Category: terrorism
American “leadership”
I thought I might fail to blog today, but a kerfuffle between the President and Senator John McCain got the juices running.
When I read stories about “far right” European parties or candidates, I keep encountering the same feelings.
- First, there’s appreciation that immigration can change a society, destroying much of what current citizens value.
- Second, the appreciation that many of the immigrants in issue are refugees, and that American actions (with varying complicity by Western European nations) arguably have created the refugee crisis.
- Third, and weakest, a suspicion that if we hadn’t broken the Middle East, something else would have. How long can strongmen like Sadaam Hussein and Bashir Al Assad keep power and order in their lands, U.S. support or opposition notwithstanding?
Which brings me to the kerfuffle:
Mr. McCain condemned “half-baked, spurious nationalism cooked up by people who would rather find scapegoats” than solve problems.
“You know, I’m being very nice. I’m being very, very nice,” the president said. “But at some point I fight back and it won’t be pretty.”
“It’s fine with me,” Mr. McCain responded on Tuesday to Mr. Trump’s remark. “I’ve faced some fairly significant adversaries in the past.”
The verbal sparring was the latest round of animosity between Mr. Trump and the Republican senator, who was a prisoner of war in Vietnam. The president has criticized and taunted Mr. McCain, most recently for his vote dooming a Republican plan to repeal the Affordable Care Act; early in the presidential campaign he said Mr. McCain was “not a war hero” and that “I like people who weren’t captured.”

━━━━━━

SET TASKS
#1 Reproduce the stretch of the blog post on American leadership from "I thought I" through "the refugee crisis.".
#2 List every person the blog post on American leadership mentions by name.

STORED DATA

━━━━━━

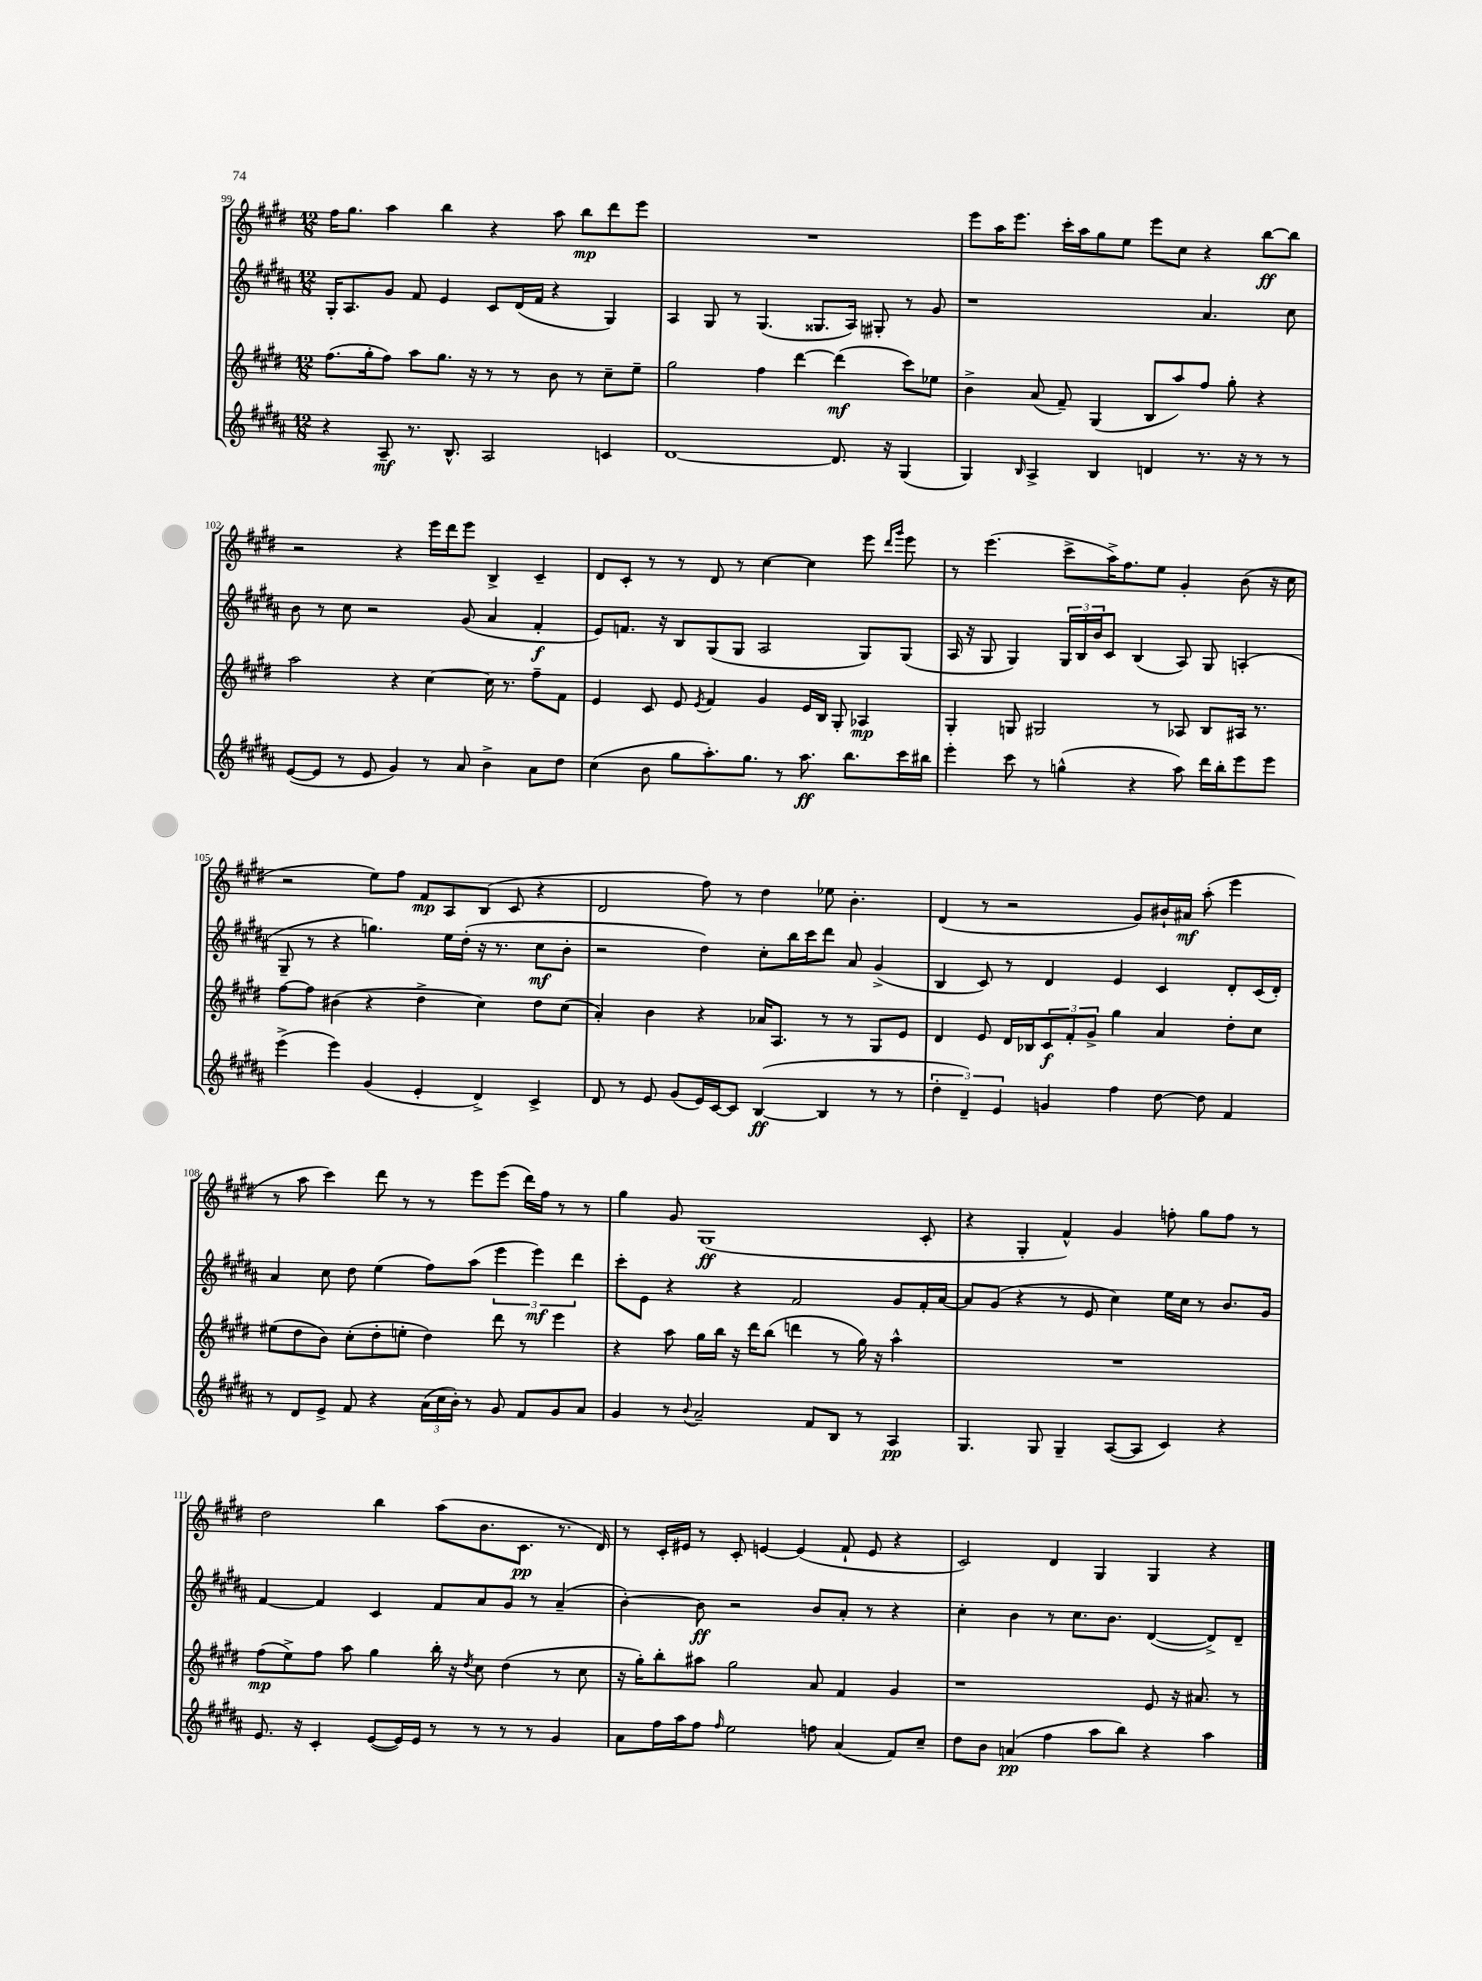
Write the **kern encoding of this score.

━━━━━━

TASK-BY-TASK RESULTS
#1
I thought I might fail to blog today, but a kerfuffle between the President and Senator John McCain got the juices running.
When I read stories about “far right” European parties or candidates, I keep encountering the same feelings.
- First, there’s appreciation that immigration can change a society, destroying much of what current citizens value.
- Second, the appreciation that many of the immigrants in issue are refugees, and that American actions (with varying complicity by Western European nations) arguably have created the refugee crisis.

#2 John McCain, Mr. Trump, Sadaam Hussein, Bashir Al Assad